Assignment and other dealings.
- The Company may at any time assign, mortgage, charge, subcontract, delegate, declare a trust over or deal in any other manner with any or all of its rights and obligations under this Agreement, provided that it gives prior written notice of such dealing to the Referrer.
- The Referrer shall not assign, transfer, mortgage, charge, subcontract, delegate, declare a trust over or deal in any other manner with any of its rights and obligations under this Agreement without the prior written consent of the Company.
Confidentiality.
- Each party undertakes that it shall not at any time after termination or expiry of this Agreement, disclose to any person any confidential information concerning the business, assets, affairs, customers, clients or suppliers of the other party or of any member of the group of companies to which the other party belongs, except as permitted by 12.3(b).
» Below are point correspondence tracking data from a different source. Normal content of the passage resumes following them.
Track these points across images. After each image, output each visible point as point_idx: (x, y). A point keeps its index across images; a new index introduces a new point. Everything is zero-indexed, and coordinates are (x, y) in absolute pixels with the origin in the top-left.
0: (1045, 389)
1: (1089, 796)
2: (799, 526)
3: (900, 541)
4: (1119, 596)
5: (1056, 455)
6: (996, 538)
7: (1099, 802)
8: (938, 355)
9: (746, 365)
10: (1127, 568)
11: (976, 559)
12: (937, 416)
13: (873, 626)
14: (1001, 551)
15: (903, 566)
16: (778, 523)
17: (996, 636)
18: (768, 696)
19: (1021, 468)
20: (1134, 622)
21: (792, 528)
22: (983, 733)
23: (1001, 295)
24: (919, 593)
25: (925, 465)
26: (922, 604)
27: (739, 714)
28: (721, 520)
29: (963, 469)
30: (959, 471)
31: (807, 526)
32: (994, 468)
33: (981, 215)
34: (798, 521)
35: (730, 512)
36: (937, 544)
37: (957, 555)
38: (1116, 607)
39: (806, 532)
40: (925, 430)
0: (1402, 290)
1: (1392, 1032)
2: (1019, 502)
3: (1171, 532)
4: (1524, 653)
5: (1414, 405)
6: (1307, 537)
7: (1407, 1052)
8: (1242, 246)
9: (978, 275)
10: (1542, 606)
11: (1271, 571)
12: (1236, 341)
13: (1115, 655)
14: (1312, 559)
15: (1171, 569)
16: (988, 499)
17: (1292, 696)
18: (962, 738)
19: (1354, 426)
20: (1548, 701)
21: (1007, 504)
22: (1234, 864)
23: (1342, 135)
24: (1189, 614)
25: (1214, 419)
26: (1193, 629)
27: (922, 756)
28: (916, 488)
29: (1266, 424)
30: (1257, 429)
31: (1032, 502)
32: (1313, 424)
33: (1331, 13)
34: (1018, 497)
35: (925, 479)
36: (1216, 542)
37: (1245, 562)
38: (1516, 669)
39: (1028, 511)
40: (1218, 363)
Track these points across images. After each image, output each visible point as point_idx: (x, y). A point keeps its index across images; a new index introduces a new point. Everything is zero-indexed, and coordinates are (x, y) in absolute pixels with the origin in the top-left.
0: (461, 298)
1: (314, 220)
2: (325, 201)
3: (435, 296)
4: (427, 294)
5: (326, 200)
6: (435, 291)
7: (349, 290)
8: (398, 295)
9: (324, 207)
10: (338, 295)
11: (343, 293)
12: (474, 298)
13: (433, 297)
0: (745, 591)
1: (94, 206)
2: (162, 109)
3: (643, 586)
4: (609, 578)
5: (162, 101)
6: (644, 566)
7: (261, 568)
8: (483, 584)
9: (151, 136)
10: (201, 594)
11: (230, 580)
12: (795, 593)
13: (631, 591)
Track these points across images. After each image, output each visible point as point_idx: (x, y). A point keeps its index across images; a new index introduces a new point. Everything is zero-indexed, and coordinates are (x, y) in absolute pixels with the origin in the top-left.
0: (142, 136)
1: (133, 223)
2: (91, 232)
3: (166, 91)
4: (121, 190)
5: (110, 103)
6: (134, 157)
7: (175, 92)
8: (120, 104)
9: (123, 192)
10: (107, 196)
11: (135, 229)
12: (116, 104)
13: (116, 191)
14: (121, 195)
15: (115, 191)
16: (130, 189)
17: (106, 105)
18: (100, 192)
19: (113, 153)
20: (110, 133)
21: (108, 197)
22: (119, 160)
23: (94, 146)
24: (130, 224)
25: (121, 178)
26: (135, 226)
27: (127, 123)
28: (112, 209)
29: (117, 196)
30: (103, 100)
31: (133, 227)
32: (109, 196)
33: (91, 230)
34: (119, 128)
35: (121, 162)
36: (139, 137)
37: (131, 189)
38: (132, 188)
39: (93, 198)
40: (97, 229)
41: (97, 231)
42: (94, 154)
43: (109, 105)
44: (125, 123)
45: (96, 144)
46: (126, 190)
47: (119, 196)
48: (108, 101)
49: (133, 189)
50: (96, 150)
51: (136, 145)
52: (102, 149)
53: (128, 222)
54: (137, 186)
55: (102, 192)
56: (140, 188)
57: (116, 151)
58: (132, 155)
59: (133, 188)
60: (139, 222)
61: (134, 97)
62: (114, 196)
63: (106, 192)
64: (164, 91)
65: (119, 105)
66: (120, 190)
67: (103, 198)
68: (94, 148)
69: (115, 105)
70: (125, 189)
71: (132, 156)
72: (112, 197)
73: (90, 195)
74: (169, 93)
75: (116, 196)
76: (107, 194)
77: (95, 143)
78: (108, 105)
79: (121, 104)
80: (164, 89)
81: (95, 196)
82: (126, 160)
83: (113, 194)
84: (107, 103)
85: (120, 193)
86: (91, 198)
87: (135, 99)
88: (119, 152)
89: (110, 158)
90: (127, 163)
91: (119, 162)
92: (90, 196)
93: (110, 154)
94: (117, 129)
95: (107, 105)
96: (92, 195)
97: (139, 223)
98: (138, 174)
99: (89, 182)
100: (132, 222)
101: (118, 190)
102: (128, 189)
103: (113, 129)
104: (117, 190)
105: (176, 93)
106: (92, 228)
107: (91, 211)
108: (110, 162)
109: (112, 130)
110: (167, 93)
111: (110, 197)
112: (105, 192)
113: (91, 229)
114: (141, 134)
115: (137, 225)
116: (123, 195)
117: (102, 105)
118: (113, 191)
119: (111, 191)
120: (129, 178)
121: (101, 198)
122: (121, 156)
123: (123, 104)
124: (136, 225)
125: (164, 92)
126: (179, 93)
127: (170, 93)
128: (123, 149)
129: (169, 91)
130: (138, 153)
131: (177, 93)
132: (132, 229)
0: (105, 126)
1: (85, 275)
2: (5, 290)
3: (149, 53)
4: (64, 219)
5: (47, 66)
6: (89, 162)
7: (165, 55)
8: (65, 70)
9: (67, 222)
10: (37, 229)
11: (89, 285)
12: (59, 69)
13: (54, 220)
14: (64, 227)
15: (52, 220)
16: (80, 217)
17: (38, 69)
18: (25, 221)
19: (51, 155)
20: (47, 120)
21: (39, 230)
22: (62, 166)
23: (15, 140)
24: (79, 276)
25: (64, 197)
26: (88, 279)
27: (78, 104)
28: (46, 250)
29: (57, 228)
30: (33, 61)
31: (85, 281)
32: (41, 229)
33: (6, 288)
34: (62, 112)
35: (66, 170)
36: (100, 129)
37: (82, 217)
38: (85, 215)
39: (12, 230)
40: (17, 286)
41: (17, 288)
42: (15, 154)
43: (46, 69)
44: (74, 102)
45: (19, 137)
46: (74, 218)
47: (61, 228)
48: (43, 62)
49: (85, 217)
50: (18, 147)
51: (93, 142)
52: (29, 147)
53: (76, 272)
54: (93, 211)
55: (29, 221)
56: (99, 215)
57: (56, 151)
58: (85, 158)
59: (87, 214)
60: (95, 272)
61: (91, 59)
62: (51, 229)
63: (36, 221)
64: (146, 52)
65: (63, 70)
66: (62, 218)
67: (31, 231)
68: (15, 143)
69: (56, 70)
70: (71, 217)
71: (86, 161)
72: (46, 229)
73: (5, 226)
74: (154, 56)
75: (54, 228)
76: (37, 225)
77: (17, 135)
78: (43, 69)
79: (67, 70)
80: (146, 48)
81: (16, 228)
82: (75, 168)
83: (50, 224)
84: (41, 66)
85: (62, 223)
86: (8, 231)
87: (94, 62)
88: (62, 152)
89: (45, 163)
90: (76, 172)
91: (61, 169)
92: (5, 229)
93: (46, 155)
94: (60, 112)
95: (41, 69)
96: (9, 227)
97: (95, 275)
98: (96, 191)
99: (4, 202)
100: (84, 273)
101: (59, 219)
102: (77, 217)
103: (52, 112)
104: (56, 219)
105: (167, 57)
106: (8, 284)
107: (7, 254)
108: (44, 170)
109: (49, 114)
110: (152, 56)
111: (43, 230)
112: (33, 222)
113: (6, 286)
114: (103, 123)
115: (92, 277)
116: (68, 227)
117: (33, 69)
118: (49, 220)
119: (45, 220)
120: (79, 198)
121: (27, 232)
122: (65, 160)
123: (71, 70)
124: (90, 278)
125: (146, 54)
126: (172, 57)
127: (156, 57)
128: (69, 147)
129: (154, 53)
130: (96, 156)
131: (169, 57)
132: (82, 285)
- Each party may disclose the other party’s confidential information:
- to its employees, officers, representatives, contractors, subcontractors or advisers who need to know such information for the purposes of exercising the party’s rights or carrying out its obligations under or in connection with this Agreement. Each party shall ensure that its employees, officers, representatives, contractors, subcontractors or advisers to whom it discloses the other party’s confidential information comply with this clause 11.3; and
- as may be required by law, a court of competent jurisdiction or any governmental or regulatory authority.
- No party may use any other party’s confidential information for any purpose other than to exercise its rights and perform its obligations under or in connection with this Agreement.
This agreement.
- Each party acknowledges that in entering into this Agreement it does not rely on any statement, representation, assurance or warranty (whether made innocently or negligently) that is not set out in this Agreement. Each party agrees that it has no claim for innocent or negligent misrepresentation or negligent misstatement based on any statement in this Agreement.
- Nothing in this Agreement creates any partnership, agency, employment, or joint venture relationship between the parties.
Waiver.
- A waiver of any right or remedy is only effective if given in writing and shall not be deemed a waiver of any subsequent right or remedy.
- A delay or failure to exercise, or the single or partial exercise of, any right or remedy does not waive that or any other right or remedy, nor does it prevent or restrict the further exercise of that or any other right or remedy.
Severance.
- If any provision or part-provision of this Agreement is or becomes invalid, illegal or unenforceable, it shall be deemed deleted, but that shall not affect the validity and enforceability of the rest of this Agreement.
- If any provision or part-provision of this Agreement is deemed deleted under 12.7(a), the parties shall negotiate in good faith to agree a replacement provision that, to the greatest extent possible, achieves the intended commercial result of the original provision.
Third party rights.
- This Agreement does not give rise to any rights under the Contracts (Rights of Third Parties) Act 1999 to enforce any term of this Agreement.
- The rights of the parties to rescind or vary this Agreement are not subject to the consent of any other person.
Governing law. This Agreement and any dispute or claim (including non-contractual disputes or claims) arising out of or in connection with it or its subject matter or formation shall be governed by and construed in accordance with the law of England and Wales.
Jurisdiction. Each party irrevocably agrees that the courts of England and Wales shall have exclusive jurisdiction to settle any dispute or claim (including non-contractual disputes or claims) arising out of or in connection with this Agreement or its subject matter or formation.